Lines after the one containing "left shoulder: (281, 225)" are to be omitted; print exactly each line from the start of the records up to and including it.
── INFORMATION SUPPLIED
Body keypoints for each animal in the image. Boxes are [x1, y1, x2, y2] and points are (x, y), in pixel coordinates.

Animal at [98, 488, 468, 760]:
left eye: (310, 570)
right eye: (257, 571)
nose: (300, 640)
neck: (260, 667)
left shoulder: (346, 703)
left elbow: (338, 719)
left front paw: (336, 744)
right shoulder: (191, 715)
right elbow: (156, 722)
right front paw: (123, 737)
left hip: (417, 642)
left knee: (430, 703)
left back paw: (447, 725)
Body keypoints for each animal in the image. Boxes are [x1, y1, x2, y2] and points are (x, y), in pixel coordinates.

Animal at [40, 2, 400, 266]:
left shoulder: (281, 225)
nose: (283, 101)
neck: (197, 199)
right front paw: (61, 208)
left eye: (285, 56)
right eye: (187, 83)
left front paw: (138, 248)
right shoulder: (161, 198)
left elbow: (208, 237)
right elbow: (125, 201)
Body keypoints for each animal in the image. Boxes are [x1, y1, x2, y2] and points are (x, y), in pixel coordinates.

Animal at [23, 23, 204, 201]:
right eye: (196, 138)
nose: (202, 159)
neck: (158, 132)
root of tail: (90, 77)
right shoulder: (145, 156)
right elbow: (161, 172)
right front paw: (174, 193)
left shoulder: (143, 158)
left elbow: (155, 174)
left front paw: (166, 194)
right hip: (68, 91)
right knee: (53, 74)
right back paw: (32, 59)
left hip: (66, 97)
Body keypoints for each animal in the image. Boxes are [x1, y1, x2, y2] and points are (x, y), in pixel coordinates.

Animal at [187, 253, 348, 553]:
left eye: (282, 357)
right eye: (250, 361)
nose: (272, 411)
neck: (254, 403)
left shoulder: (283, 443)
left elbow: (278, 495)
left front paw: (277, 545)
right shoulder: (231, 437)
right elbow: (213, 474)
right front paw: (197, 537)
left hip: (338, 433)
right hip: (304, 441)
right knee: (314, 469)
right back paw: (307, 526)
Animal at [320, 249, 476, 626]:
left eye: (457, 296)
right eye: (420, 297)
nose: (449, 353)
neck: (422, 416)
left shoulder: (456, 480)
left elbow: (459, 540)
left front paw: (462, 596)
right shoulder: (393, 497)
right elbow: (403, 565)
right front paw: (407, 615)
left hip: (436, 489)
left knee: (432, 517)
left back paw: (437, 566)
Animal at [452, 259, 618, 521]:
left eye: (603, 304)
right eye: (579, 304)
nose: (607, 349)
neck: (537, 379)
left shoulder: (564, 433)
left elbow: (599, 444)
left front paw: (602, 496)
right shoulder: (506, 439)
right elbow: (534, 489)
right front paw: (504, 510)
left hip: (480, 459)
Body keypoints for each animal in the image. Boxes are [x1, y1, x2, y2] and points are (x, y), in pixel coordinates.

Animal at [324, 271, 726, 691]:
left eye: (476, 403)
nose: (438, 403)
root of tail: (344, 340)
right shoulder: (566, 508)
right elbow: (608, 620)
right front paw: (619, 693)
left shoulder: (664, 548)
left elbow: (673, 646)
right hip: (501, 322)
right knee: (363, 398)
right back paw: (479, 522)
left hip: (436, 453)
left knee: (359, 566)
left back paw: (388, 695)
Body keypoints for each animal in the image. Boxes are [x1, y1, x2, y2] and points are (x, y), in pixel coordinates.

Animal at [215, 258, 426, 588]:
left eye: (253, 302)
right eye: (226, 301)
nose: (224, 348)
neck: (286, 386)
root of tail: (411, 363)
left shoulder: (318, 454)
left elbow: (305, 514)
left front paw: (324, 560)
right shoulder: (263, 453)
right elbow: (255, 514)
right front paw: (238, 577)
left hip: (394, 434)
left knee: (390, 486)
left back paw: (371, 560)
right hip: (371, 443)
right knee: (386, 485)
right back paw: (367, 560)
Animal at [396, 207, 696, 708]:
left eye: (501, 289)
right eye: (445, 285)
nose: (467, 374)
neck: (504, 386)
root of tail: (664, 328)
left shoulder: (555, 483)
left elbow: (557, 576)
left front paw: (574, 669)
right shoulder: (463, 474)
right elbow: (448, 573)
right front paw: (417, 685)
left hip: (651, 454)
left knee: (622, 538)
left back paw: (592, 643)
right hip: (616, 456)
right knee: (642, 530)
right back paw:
────
*TASK SOLUTION*:
Body keypoints for each animal in the image. Boxes are [x1, y1, x2, y2] and points are (x, y), in pixel coordinates.

Animal at [98, 488, 468, 760]:
left eye: (310, 570)
right eye: (257, 571)
nose: (300, 640)
neck: (260, 667)
left shoulder: (346, 703)
left elbow: (338, 719)
left front paw: (336, 744)
right shoulder: (191, 715)
right elbow: (156, 722)
right front paw: (123, 737)
left hip: (417, 642)
left knee: (430, 703)
left back paw: (447, 725)
Body keypoints for each animal in the image. Boxes are [x1, y1, x2, y2] and points are (x, y), in pixel coordinates.

Animal at [40, 2, 400, 266]:
left shoulder: (281, 225)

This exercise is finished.